Learning to crack 7z archives
#1
Hello everyone! I've come here seeking some clarity on the use of oclhashcat. I've spent my free time for the last few days reading a great deal on how to use this program and it seems like it could be a fun tool to use. I realize that there are likely many forum posts with questions similar to my own but I feel it necessary for my learning process to be involved in some kind of discussion with someone who understands the subject matter.

That being said I've created a 7z archive with a password so that I could learn effective ways to break into 7z archives. I have a fairly elementary understanding of hashcat, but am new to this so forgive me if my questions seem a bit obvious.

So what I have done so far is read and watched many tutorials on this subject, and discovered that I need to find a way to get the 'non-hash' (as I've seen it called) of my archive. After a bit of research I found that it isn't particularly difficult to do this, and managed to get a text output using 7z2hashcat.exe! Ok so that was simple enough, and every tutorial on the planet covers the next part. I went out and found 527MB of wordlists and decided I'd gather them all up with the mindset that maybe they'd be useful. I then ran the oclhashcat exe by entering the line "cudahashcat64.exe -m 11600 -output-file=cracked.txt --remove hash.txt wordlists"

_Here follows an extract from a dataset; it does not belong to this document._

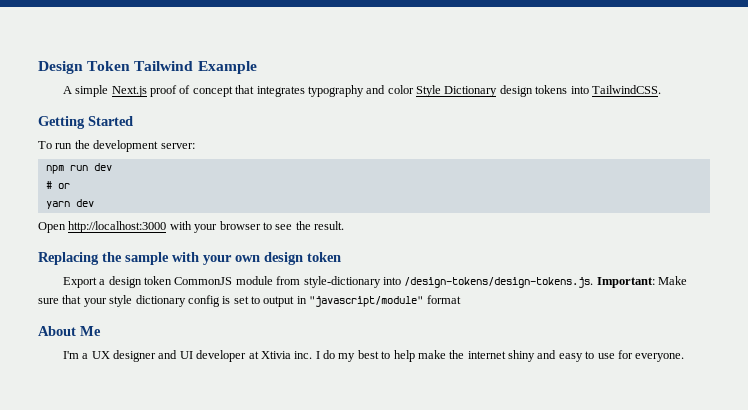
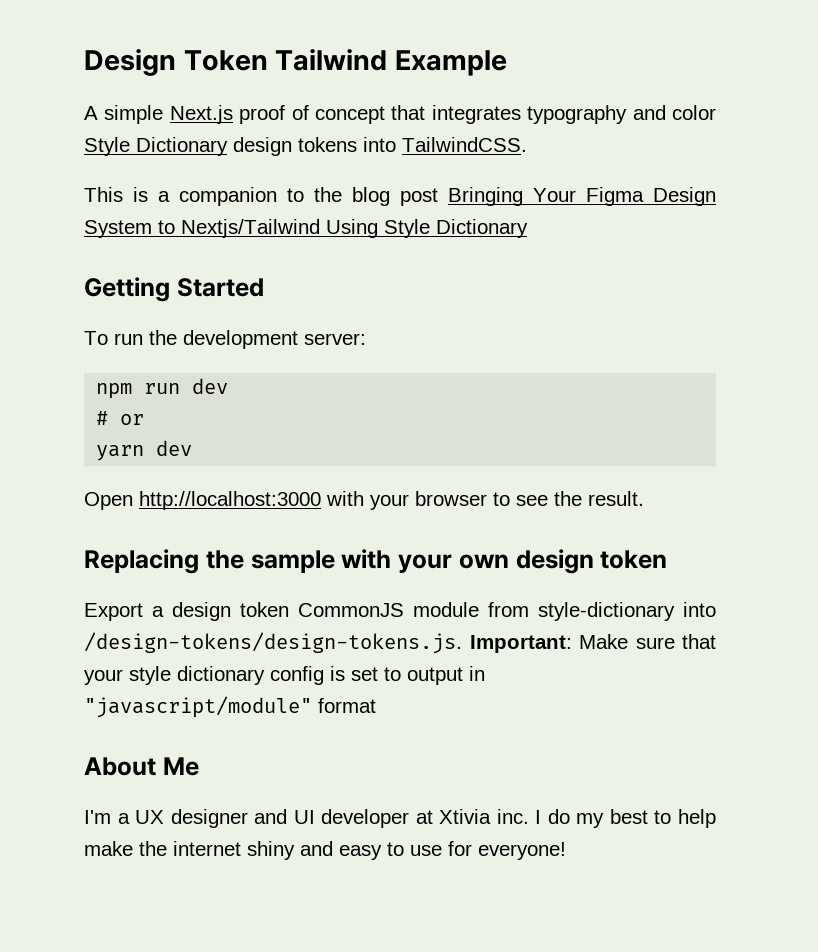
(661, 89) none -> [84,187,716,206] [84,219,528,238] // This is a companion to the blog post Bringing Your Figma Design System to Nextjs/Tailwind Using Style Dictionary
[635,353,685,362] everyone. -> [478,842,566,860] everyone!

Everything seems to work fine. I waited approximately 45 minutes for a general English wordlist to finish, but alas I was not given any clue to what the password is. "Of course it shouldn't be so easy!" I told myself. This leads me to my questions. The password to the archive I have made is happy123, which in my mind would mimic a fairly common password structure. Now this is where I've run into a bit of an impasse due to the specifics of my question. I'd like to know how, given my current resources, I could refine my guesses to be a bit more effective. As far as I'm aware the program would default to a mask attack unless I specified otherwise. What would be the best attack mode for such a situation? How are some ways I could configure my attacks to be more effective in recovering the password?

I also have a slightly less pressing question. When I ran the aforementioned line, I was getting somewhere around 250 H/s. I have a NVidia 770 gtx. Does this seem normal? I see videos of people using the same wordlists for similar activities but they get results in only 3 or so minutes where it takes me roughly an hour to run through just one wordlist comprised of about 350000 words. If I were to go through the entirety of my wordlists it would take days to finish this way. I'd imagine that this is due to some user error or oversight but I just thought I'd ask.

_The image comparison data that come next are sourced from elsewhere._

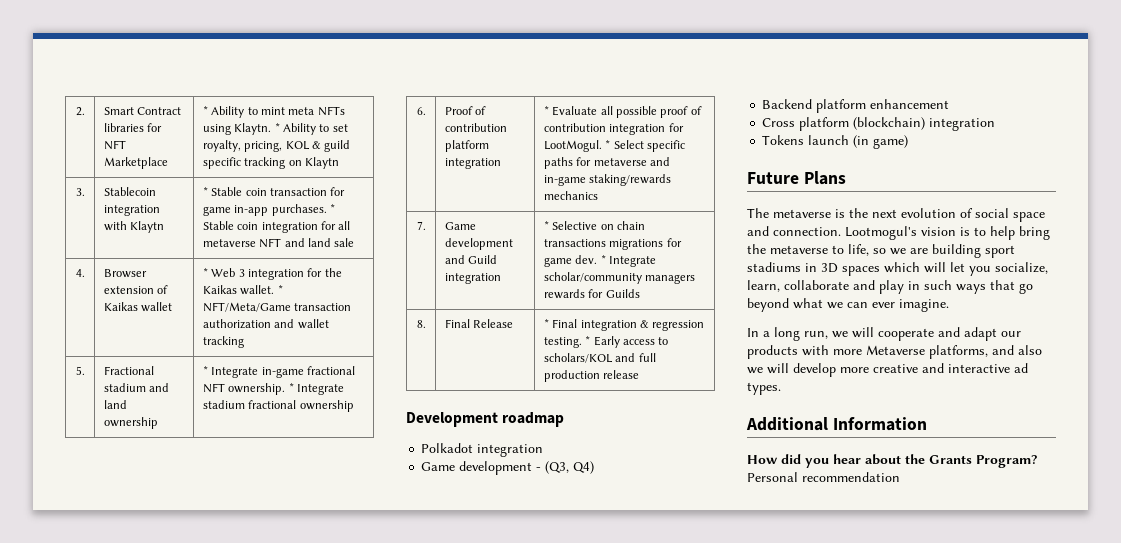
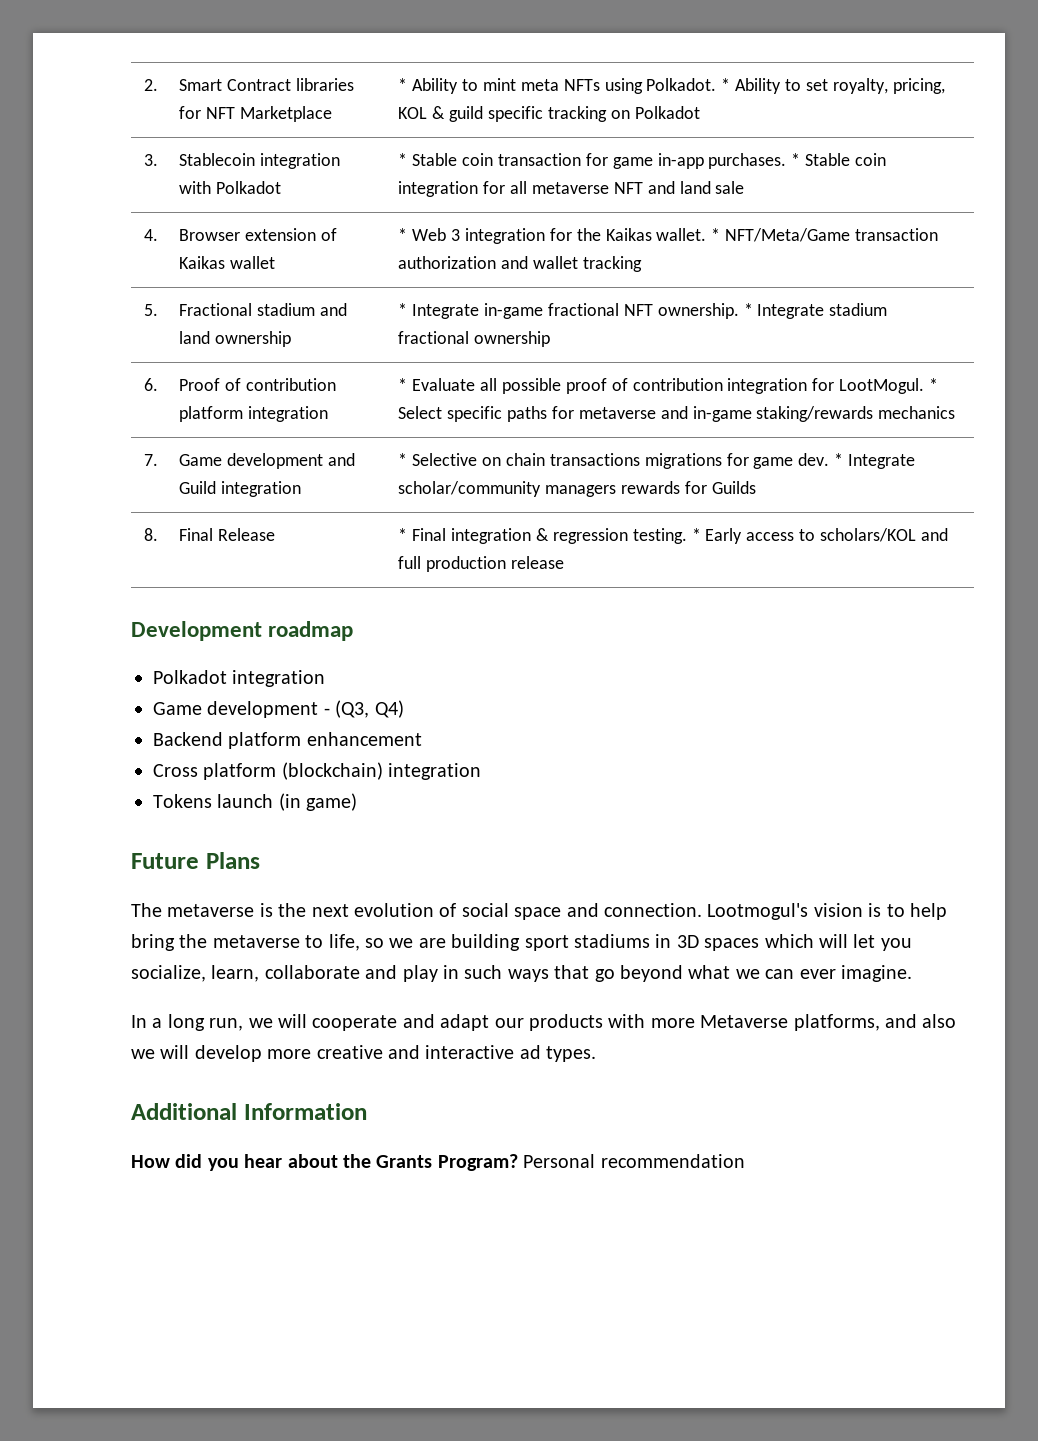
[234,123,272,135] Klaytn. -> [646,78,717,91] Polkadot.
[304,157,339,169] Klaytn -> [634,106,700,119] Polkadot
[130,221,165,233] Klaytn -> [216,181,282,194] Polkadot

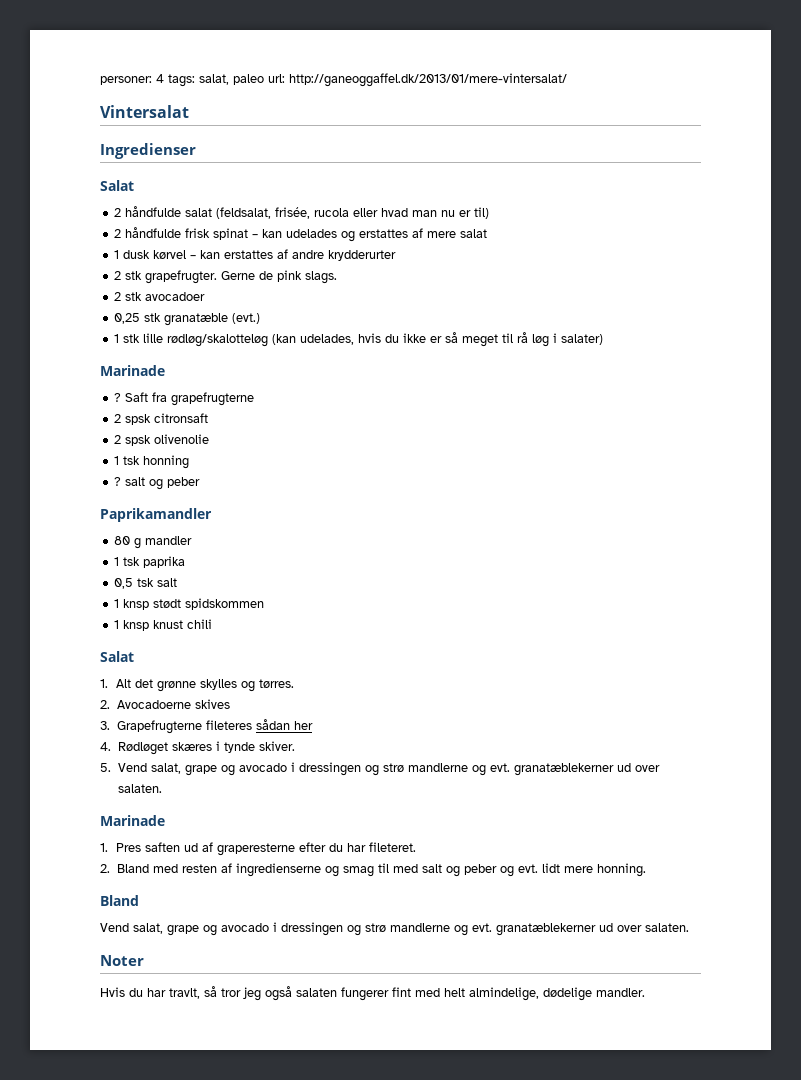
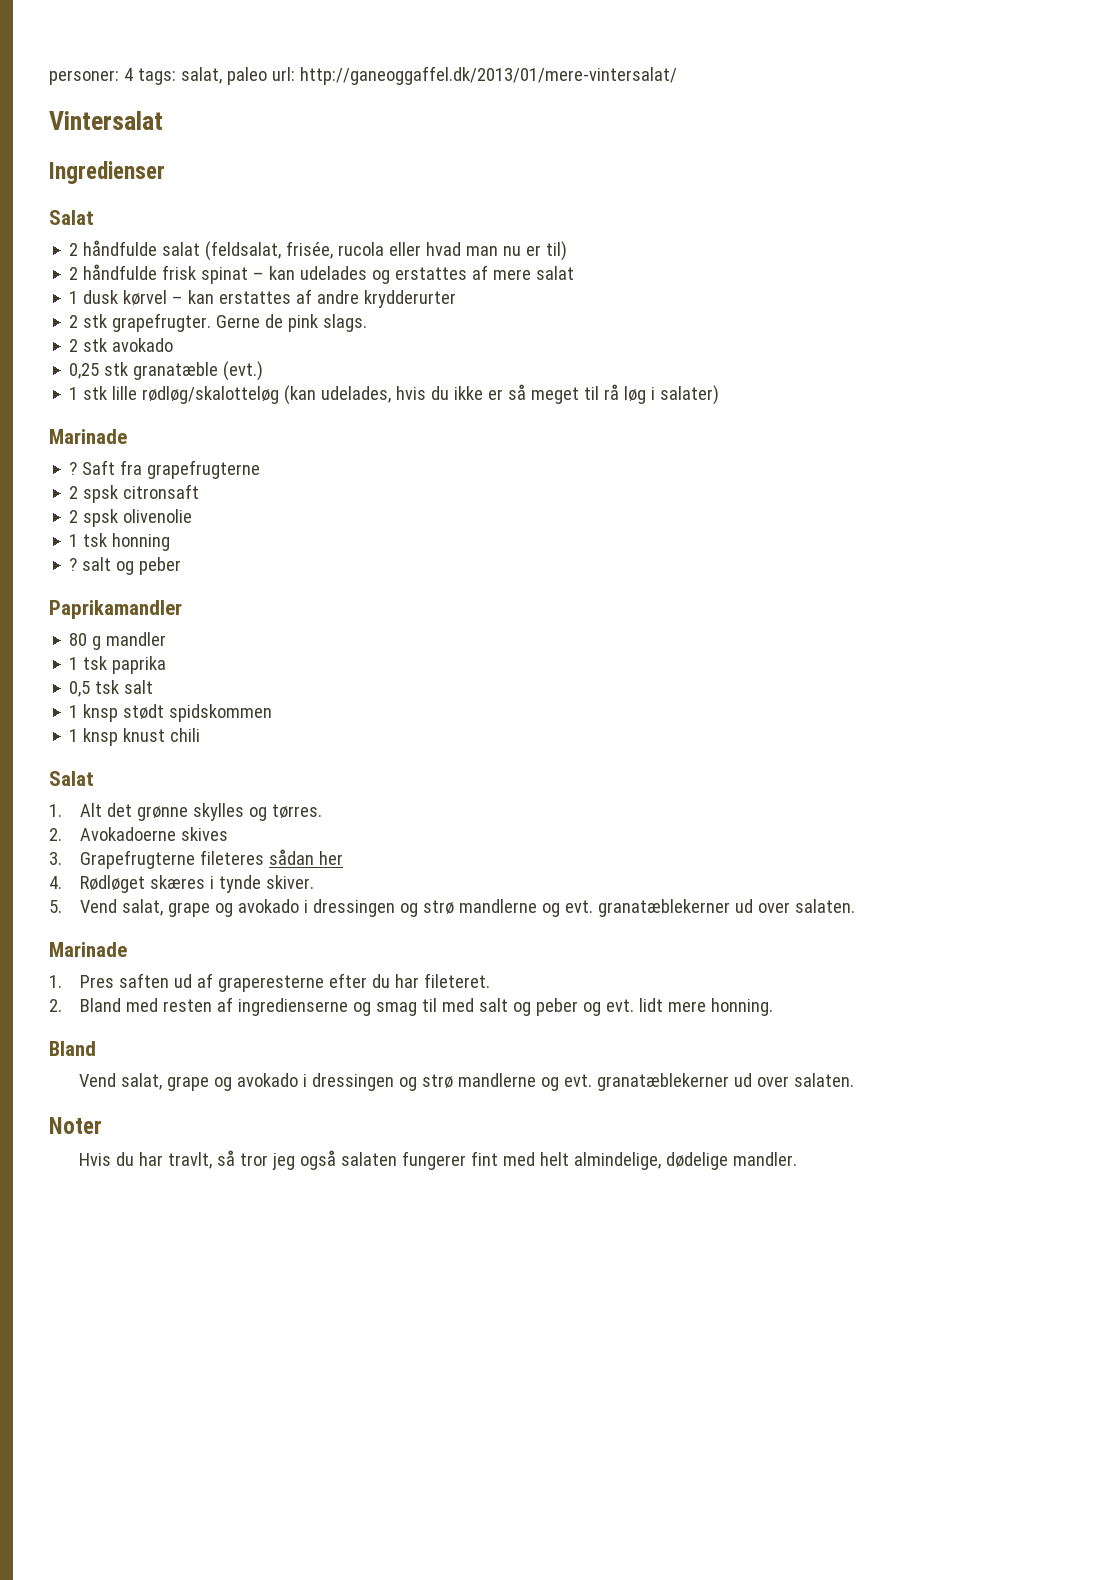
[145,292,206,301] avocadoer -> [112,338,174,352] avokado
[116,700,191,709] Avocadoerne -> [79,827,176,841] Avokadoerne
[238,763,287,772] avocado -> [237,899,299,913] avokado
[221,923,269,932] avocado -> [236,1073,298,1087] avokado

Thanks in advance to anyone who decides to help me out here, I really do appreciate it!

-Travis, one hungry dude.
#2
7zip is a very slow algorithm, so your attacks have to be very targeted. Also your GPU is not very good for hash cracking, so you have to be even smarter about your attacks than those with better-performing GPUs.

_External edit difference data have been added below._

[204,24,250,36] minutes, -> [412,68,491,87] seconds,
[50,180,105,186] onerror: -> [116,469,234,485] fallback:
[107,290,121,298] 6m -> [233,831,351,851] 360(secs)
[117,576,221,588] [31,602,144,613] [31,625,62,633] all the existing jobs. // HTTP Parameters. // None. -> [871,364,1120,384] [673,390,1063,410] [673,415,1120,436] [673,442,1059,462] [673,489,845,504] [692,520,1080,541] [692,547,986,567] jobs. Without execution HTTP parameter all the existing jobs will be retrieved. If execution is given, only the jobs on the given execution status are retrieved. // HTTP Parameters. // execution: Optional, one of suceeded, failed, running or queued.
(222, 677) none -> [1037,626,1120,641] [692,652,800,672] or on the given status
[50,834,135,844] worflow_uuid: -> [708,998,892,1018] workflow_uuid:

If you have no idea what the password is, then it would be best to run a small wordlist ordered by frequency/probability combined with best64.rule.
#3
Hmm ok, I'll give that a go. I'm also sporting an intel 4790k, do you think it would be quicker to use that instead of my gpu? That's initially what I had wanted to do but the latest version of hashcat didn't support 7z so I was forced to work with oclhashcat, though I'm sure there's a way.
#4
No, your GPU should be several times faster than your CPU for this.
#5
Alright, I had been thinking that would be the case. I appreciate the advice, I'll know soon if this rule set makes any headway.